Consulted by prospective parents on naming of their baby girl I handed over my copy of “Baby Names” bought in the distant past when I considered fiction writing, expressed my hope they would give the kid a recognized feminine name not an all-purpose Spencer or some such non-generic version that gives no hint of who you might be about to meet , then recounted my experiences based on years of sharing my name with our first daughter.
We didn’t choose my namesake to worm her into a rich grandparent’s will; no such prospect presented. Our choice was more of a bail payment. The hospital threatened to hold her hostage until we filled in all the blanks on her birth certificate.
Both my husband and I liked the name: all the letters sit above the line; it looks good as a signature; and I’ve always been proud of sharing the diminutive of my Dad’s name – Claude.
Until I was 20, movie star Claudette Colbert was the only namesake I knew of before a six year old moved into town to become best friends with my much younger cousins. Her arrival put my nose so out of joint cartoon witches were less deformed. To further dilute my specialness my cousins bestowed my nickname upon her. I felt doubly dispossessed.
Yet despite liking my name enough to share it with our daughter, she was ten months old before I conquered my self-consciousness and could call her anything but Sweetheart.
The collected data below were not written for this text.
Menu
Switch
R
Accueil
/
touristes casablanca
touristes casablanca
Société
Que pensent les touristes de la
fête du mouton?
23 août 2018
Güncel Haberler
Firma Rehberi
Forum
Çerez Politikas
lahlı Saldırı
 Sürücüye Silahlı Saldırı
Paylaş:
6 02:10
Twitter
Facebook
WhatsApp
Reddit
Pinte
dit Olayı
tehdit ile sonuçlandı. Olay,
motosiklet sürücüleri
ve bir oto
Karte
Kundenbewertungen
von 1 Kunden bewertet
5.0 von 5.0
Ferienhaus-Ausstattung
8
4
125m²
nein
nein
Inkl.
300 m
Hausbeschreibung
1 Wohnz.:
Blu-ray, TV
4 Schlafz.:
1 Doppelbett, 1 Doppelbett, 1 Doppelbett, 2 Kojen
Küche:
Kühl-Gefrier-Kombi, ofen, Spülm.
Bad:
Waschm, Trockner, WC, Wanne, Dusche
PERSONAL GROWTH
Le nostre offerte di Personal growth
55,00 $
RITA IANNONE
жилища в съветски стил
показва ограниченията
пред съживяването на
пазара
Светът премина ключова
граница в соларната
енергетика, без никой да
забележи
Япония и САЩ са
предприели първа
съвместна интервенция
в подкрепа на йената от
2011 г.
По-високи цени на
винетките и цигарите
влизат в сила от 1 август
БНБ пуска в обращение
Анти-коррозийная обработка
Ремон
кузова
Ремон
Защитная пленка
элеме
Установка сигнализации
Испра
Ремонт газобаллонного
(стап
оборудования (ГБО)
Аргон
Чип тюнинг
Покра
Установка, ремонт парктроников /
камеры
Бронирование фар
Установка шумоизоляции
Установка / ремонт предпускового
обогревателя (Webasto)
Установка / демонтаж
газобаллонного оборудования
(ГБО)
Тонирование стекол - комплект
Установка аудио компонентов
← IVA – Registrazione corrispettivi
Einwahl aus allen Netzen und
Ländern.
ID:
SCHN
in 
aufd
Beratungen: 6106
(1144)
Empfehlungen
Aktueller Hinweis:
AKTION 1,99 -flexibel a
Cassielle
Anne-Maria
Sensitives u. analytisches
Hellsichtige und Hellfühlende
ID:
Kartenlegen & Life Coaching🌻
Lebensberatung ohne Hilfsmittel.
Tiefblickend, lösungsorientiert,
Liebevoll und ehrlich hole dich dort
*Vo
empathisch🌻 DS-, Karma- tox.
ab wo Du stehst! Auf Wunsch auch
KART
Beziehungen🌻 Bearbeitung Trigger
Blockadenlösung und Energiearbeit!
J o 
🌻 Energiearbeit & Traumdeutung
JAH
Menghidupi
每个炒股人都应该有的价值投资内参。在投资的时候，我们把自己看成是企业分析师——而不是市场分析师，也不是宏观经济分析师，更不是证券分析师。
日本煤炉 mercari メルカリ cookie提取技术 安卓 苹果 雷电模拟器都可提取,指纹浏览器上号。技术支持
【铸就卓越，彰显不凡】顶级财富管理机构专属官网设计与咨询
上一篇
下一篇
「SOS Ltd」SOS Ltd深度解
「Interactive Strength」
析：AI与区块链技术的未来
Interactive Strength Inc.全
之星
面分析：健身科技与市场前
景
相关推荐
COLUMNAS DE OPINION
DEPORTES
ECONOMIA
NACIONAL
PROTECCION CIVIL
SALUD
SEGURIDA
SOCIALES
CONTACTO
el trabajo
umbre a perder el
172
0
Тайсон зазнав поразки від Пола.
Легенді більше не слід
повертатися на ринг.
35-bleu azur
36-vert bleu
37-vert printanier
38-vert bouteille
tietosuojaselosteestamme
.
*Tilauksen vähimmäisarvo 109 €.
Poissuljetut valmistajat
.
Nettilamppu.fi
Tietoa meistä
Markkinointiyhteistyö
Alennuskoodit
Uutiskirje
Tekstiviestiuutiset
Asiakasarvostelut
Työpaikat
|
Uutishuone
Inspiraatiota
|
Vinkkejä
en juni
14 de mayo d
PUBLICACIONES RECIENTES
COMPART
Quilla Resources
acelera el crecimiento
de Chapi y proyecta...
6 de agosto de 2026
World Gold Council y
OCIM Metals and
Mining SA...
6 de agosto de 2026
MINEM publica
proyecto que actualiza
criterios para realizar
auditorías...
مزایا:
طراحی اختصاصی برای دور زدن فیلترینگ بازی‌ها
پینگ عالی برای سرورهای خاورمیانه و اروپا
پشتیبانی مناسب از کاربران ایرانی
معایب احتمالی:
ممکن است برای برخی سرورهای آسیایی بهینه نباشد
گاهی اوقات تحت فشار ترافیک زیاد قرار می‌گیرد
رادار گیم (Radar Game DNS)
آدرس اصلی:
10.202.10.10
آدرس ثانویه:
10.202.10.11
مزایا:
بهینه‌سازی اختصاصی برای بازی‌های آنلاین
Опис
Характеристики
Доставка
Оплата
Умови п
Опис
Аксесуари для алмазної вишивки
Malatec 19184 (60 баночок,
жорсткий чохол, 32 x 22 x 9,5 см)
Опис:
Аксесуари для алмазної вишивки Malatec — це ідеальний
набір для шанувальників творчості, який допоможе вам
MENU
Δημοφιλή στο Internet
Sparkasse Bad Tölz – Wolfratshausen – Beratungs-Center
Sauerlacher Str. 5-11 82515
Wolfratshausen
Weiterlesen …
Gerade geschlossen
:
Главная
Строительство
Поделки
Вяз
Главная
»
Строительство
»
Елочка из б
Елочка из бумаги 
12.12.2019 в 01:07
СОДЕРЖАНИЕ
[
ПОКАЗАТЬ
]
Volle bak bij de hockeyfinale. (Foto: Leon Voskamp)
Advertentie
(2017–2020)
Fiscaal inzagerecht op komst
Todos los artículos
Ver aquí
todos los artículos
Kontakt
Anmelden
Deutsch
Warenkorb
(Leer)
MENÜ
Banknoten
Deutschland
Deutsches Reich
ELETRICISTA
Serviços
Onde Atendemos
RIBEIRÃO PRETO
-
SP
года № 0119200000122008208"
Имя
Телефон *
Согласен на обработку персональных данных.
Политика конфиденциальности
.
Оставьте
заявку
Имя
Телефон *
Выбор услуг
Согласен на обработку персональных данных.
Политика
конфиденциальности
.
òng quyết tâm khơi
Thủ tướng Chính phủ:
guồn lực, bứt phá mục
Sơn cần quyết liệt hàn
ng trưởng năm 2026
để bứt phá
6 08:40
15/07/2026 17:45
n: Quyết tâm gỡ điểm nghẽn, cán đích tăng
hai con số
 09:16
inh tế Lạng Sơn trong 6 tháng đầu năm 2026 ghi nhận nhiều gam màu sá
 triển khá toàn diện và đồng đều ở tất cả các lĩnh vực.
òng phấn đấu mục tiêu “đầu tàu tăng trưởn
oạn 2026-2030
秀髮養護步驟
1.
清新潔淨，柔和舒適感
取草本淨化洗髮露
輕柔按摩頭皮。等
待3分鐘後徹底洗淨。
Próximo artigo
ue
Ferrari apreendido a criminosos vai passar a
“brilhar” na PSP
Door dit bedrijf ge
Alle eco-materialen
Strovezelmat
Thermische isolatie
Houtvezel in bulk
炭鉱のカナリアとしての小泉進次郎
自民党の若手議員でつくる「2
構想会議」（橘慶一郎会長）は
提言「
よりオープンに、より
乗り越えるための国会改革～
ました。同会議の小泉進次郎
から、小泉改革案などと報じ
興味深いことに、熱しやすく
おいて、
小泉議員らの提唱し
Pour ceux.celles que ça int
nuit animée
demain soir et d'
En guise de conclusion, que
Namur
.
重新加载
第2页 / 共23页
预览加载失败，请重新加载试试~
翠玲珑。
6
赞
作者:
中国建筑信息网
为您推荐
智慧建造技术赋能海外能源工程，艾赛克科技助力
Even today, five decades later, I still speak to her as Sweetheart, a quirk that swivels hopeful heads when I meet her in Terrace airport’s arrival lounge.
As naive parents, we had no idea of the confusions she and I would face along the years.
Insurances (both life and medical); hospital and doctors’ records; letters to the editor. All are prone to mixups. My letter to the editor of “The Province” critical of a government agency didn’t sit well with her employer until she drew attention to my address.
Optometrists sorted her contact lenses from my bifocals. Our family doctor separated her fractured ankle from my arthritic wrist.
Co-owners of names carry extra responsibilities to protect each other’s reputation. Suppose one passes a bad cheque, deals drugs or otherwise leads a blemished life?
Phone calls presented special befuddlements. We determined her calls from mine by asking, “Did you want to speak to Big Claudette or Little Claudette?” When both our weights zoomed, we revised the question to “Old Claudette or Young Claudette?” As we became touchy to our additional years, we compromised with “Claudette, the mom, or Claudette, the daughter?”
Any time we sent her a cheque, at her suggestion Dad signed. Otherwise, when she presented our cheque to her bank, tellers huddled with the Fraud Squad.
When she graduated from Langara’s journalism school and moved to Castlegar, we thought 1500 km distance would solve our identification dilemma. Not so.
Within weeks of her byline appearing on the pages of the “Castlegar News,” a former Terrace resident – by then living in the Kootenays – phoned her expecting to renew acquaintance with me. The caller’s cheery greeting was met with my daughter’s puzzled silence.
My conclusion is unless a sizeable inheritance hangs in the balance, becoming a Junior or a III isn’t worth the muddle that goes with sharing a parent’s first name. As golfer Jack Nicklaus, son of the Golden Bear, said, “Having the same first name opens some doors, but doesn’t hit any balls for you.”